ISLAMABAD - The government is all set to divest the shares of three public sector entities including Oil and Gas Company Limited (OGDCL) Pakistan Petroleum Limited (PPL) and United Bank Limited (UBL) before June 30 2014, which would generate Rs 137 billion.
“We are going to disinvest the shares of three public sector entities OGDCL, PPL and UBL within current fiscal year (before June 30 2014)”, said Minister of State for Privatization, Muhammad Zubair while talking to The Nation on Thursday. He further said that privatisation process take some time, therefore privatisation of other approved eight entities could not completed within ongoing financial year 2013-14.
The Privatisation Commission board had so far given approval of privatisation/ disinvestments of shares of 11 public sector entities. The 11 entities including Pakistan International Airlines (PIA), Oil and Gas Company Limited (OGDCL), Habib Bank Limited (HBL), United Bank Limited (UBL), Allied Bank Limited (ABL), Pakistan Petroleum Limited (PPL), National Power Construction Company (NPCC) and Heavy Electrical Complex, two Discos (Fesco and Lesco) and one Genco (TPS MuzaffarGarh 1350 MW).
However, the government would divest the shares of three public sector entities OGDCL, PPL and UBL before June 30 2014.
Finance Minister Senator Ishaq Dar on Thursday chaired a meeting to review the progress made by the Privatisation Commission in following the time line for the divestment of 3 entities already approved by the Cabinet Committee on Privatisation (CCoP). Minister of State for Privatisation, Muhammad Zubair, in a detailed briefing, explained that the Commission has been working with complete vigilance and efficiency to balance the competing objectives of maximising sale proceeds while adequately addressing labour, social and environmental issues.
He said that, as the first step towards divesting shares in state owned entities, OGDCL, PPL and UBL will be offered to general public through prospective capital markets and the appointment of the Financial Advisors in this regard will be completed by the 3rd week of March, 2014. He informed that out of the total shares held by the Government of Pakistan, only 10 -20pc shares will be offered in the capital market and that will expectedly bring PKR.137 billion in proceeds.

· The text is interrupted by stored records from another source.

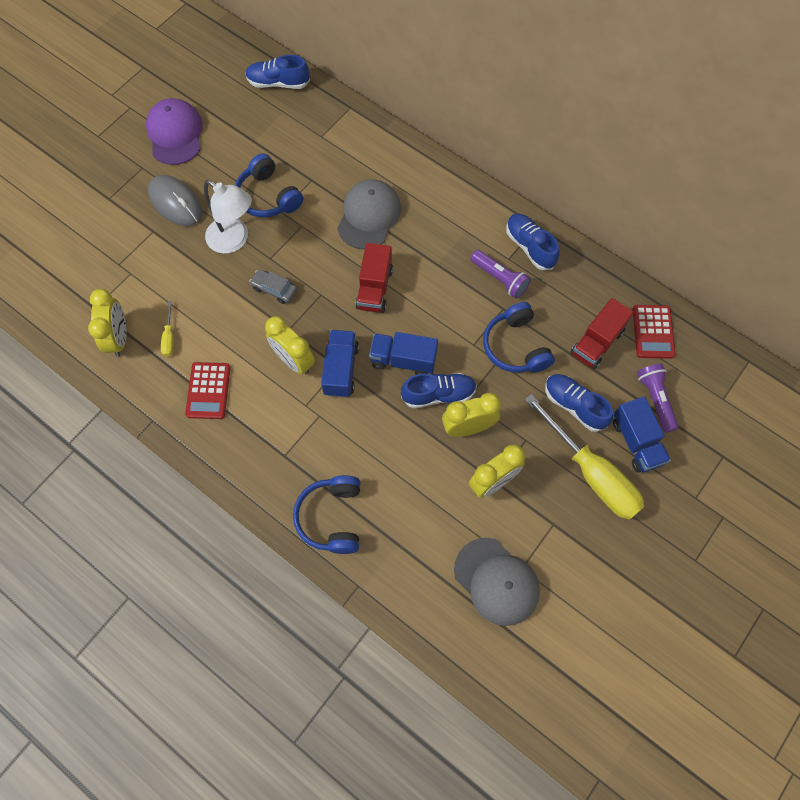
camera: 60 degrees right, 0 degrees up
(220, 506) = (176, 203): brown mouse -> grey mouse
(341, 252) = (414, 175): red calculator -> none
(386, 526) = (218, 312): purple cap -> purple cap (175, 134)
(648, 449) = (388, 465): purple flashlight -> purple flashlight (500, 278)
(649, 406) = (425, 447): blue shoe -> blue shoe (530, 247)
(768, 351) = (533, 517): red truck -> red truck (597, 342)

The Federal Minister directed the Privatisation Commission to exercise due diligence in the preparation of the offer circular. The Federal Minister also said that wherever possible pre-strategic partnership restructuring will be undertaken by the government to act as a catalyst factor in attracting private sector strategic partnerships and investment. He said that while putting in place credible plans for restructuring, due process should not be compromised. He said that the whole process will also provide PSEs the incentive and flexibility to pursue long term investment plan thus liberating the Government from micro-management of PSEs.
The Federal Minister further directed the Chairman Privatisation Commission to bring out a detailed plan of the operations and the expected time lines to meet the targets in the next meeting. The meeting was also participated by Dr Waqar Masood, Secretary Finance, Moazzam Ali, Consultant Privatisation Commission, Assad Rasool, Senior Consultant Privatization Commission, Rana Assad Amin, Advisor to Finance Division, Special Assistant to Finance Minister, Shahid Mahmood and senior officials of the Ministry of Finance.